_STUDY MATERIAL_
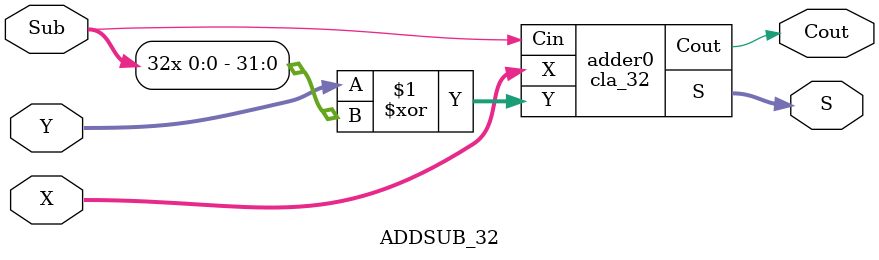
<source format=v>
`include "CLA_4.v"

`ifndef ADDSUB_32_V
`define ADDSUB_32_V

module cla_32(X,Y,Cin,S,Cout);
    input [31:0] X, Y;
    input Cin;
    output[31:0]S;
    output Cout;
    wire Cout0,Cout1,Cout2,Cout3,Cout4,Cout5,Cout6;
    CLA_4 add0(X[3:0],Y[3:0],Cin,S[3:0],Cout0);
    CLA_4 add1(X[7:4],Y[7:4],Cout0,S[7:4],Cout1);
    CLA_4 add2(X[11:8],Y[11:8],Cout1,S[11:8],Cout2);
    CLA_4 add3(X[15:12],Y[15:12],Cout2,S[15:12],Cout3);
    CLA_4 add4(X[19:16],Y[19:16],Cout3,S[19:16],Cout4);
    CLA_4 add5(X[23:20],Y[23:20],Cout4,S[23:20],Cout5);
    CLA_4 add6(X[27:24],Y[27:24],Cout5,S[27:24],Cout6);
    CLA_4 add7(X[31:28],Y[31:28],Cout6,S[31:28],Cout);
endmodule

module ADDSUB_32 (X, Y, Sub, S, Cout);
   input [31:0] X, Y;
   input Sub;
   output [31:0] S;
   output Cout;
   cla_32 adder0 (X, Y^{32{Sub}}, Sub, S, Cout);
endmodule
`endif
</source>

_ABOUT THIS TASK_
Everything in the listing above, apart from its pictures, must be repeated exactly.

_EXERCISE RESULT_
<source format=v>
`include "CLA_4.v"

`ifndef ADDSUB_32_V
`define ADDSUB_32_V

module cla_32(X,Y,Cin,S,Cout);
    input [31:0] X, Y;
    input Cin;
    output[31:0]S;
    output Cout;
    wire Cout0,Cout1,Cout2,Cout3,Cout4,Cout5,Cout6;
    CLA_4 add0(X[3:0],Y[3:0],Cin,S[3:0],Cout0);
    CLA_4 add1(X[7:4],Y[7:4],Cout0,S[7:4],Cout1);
    CLA_4 add2(X[11:8],Y[11:8],Cout1,S[11:8],Cout2);
    CLA_4 add3(X[15:12],Y[15:12],Cout2,S[15:12],Cout3);
    CLA_4 add4(X[19:16],Y[19:16],Cout3,S[19:16],Cout4);
    CLA_4 add5(X[23:20],Y[23:20],Cout4,S[23:20],Cout5);
    CLA_4 add6(X[27:24],Y[27:24],Cout5,S[27:24],Cout6);
    CLA_4 add7(X[31:28],Y[31:28],Cout6,S[31:28],Cout);
endmodule

module ADDSUB_32 (X, Y, Sub, S, Cout);
   input [31:0] X, Y;
   input Sub;
   output [31:0] S;
   output Cout;
   cla_32 adder0 (X, Y^{32{Sub}}, Sub, S, Cout);
endmodule
`endif
</source>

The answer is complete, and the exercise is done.